** Given passage follows **

Activities such as conservation, and improved management and restoration of forests fall into the sector known as agriculture, forestry and other land use (AFOLU). They provide cost-effective adaptation and mitigation benefits that could quickly be upscaled.
As tropical deforestation causes the majority of land-sector emissions, it offers the highest mitigation potential. It is important to integrate ecosystem restoration, reforestation and afforestation so as to minimise competing demands on land while meeting multiple objectives. Activities such as shifting to sustainable healthy diets and reducing food waste could also reduce land-use and associated emissions, while actions such as conservation of peatlands, wetlands, rangelands, mangroves and forests deliver immediate benefits.

** End of Given passage **
** Supplied entries follows **

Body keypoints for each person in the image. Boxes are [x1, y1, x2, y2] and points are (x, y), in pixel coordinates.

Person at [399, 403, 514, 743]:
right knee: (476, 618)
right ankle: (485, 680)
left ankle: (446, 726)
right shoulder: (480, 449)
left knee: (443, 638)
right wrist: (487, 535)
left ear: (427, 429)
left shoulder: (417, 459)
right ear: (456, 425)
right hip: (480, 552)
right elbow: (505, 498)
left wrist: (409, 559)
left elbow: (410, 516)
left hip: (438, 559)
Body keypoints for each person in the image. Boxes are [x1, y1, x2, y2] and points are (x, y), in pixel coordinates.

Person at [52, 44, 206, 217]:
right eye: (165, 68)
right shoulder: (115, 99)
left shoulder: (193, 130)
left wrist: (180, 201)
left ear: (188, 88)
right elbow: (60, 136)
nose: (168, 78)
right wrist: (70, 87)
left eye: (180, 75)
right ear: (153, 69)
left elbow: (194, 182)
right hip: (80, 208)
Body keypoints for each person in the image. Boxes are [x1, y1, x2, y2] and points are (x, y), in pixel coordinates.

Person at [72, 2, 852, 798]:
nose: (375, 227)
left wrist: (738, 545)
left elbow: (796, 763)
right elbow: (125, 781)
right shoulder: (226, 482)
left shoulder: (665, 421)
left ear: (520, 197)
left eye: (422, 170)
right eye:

** End of Supplied entries **
** Supplied entries follows **

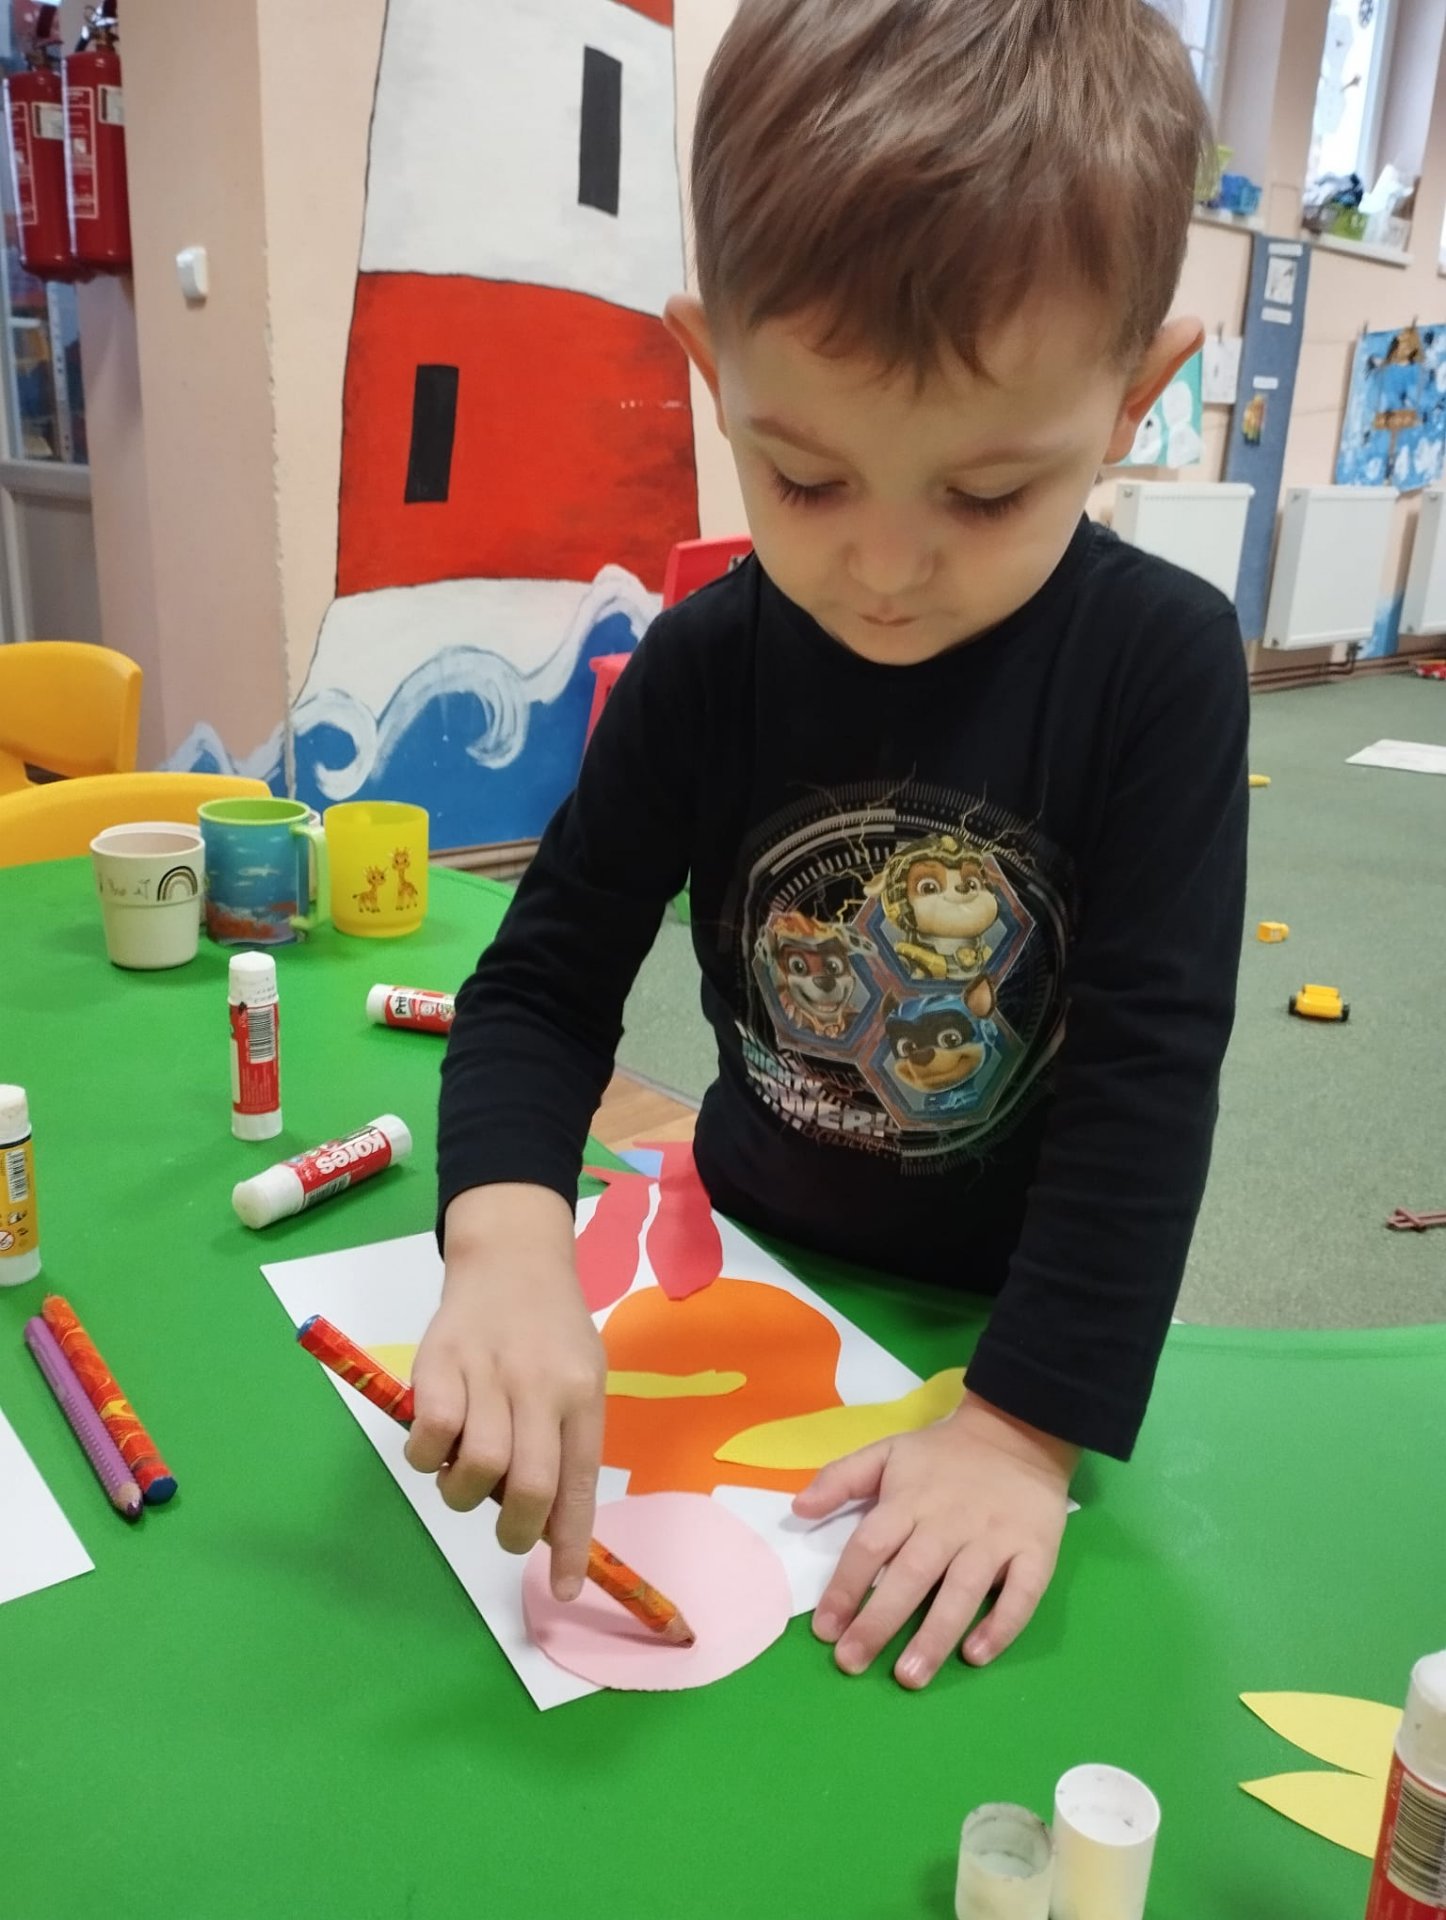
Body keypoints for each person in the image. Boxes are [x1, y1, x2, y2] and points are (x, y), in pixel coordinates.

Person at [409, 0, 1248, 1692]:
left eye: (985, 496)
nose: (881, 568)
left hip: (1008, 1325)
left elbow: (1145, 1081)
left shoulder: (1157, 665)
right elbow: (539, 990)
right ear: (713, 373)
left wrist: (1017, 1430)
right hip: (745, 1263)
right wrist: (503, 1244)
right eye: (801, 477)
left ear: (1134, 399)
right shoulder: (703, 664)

** End of Supplied entries **

Work to complete =
1. Answer these questions about the passage on forests and land use:
(a) What sector do conservation and improved management and restoration of forests fall into?
(b) What causes the majority of land-sector emissions?
(c) Which two activities involving food could reduce land use and associated emissions?
2. Carry on the passage on forests and land use from its final sentence.
These data have no connection to the text about land use and forests.

Written answers =
1.
(a) The sector known as agriculture, forestry and other land use (AFOLU).
(b) Tropical deforestation.
(c) Shifting to sustainable healthy diets and reducing food waste.

2.
Although land restoration takes longer to deliver climate benefits, it enhances ecosystem services, and yields economically positive returns and benefits for poverty reduction and improved livelihoods. The report makes it clear that “cooperation and inclusive decision-making, with Indigenous Peoples and local communities, as well as recognition of inherent rights of Indigenous Peoples” are integral.
The need for effective action could not be more pressing. More than its predecessors, this report hones in on the urgency of reducing emissions this decade, while presenting a balanced picture of the role of forests and ecosystems. The report highlights the mitigation benefits of avoided deforestation and ecosystem restoration when based on effective governance and recognising rights, while acknowledging the inherent risks in relying on CDR.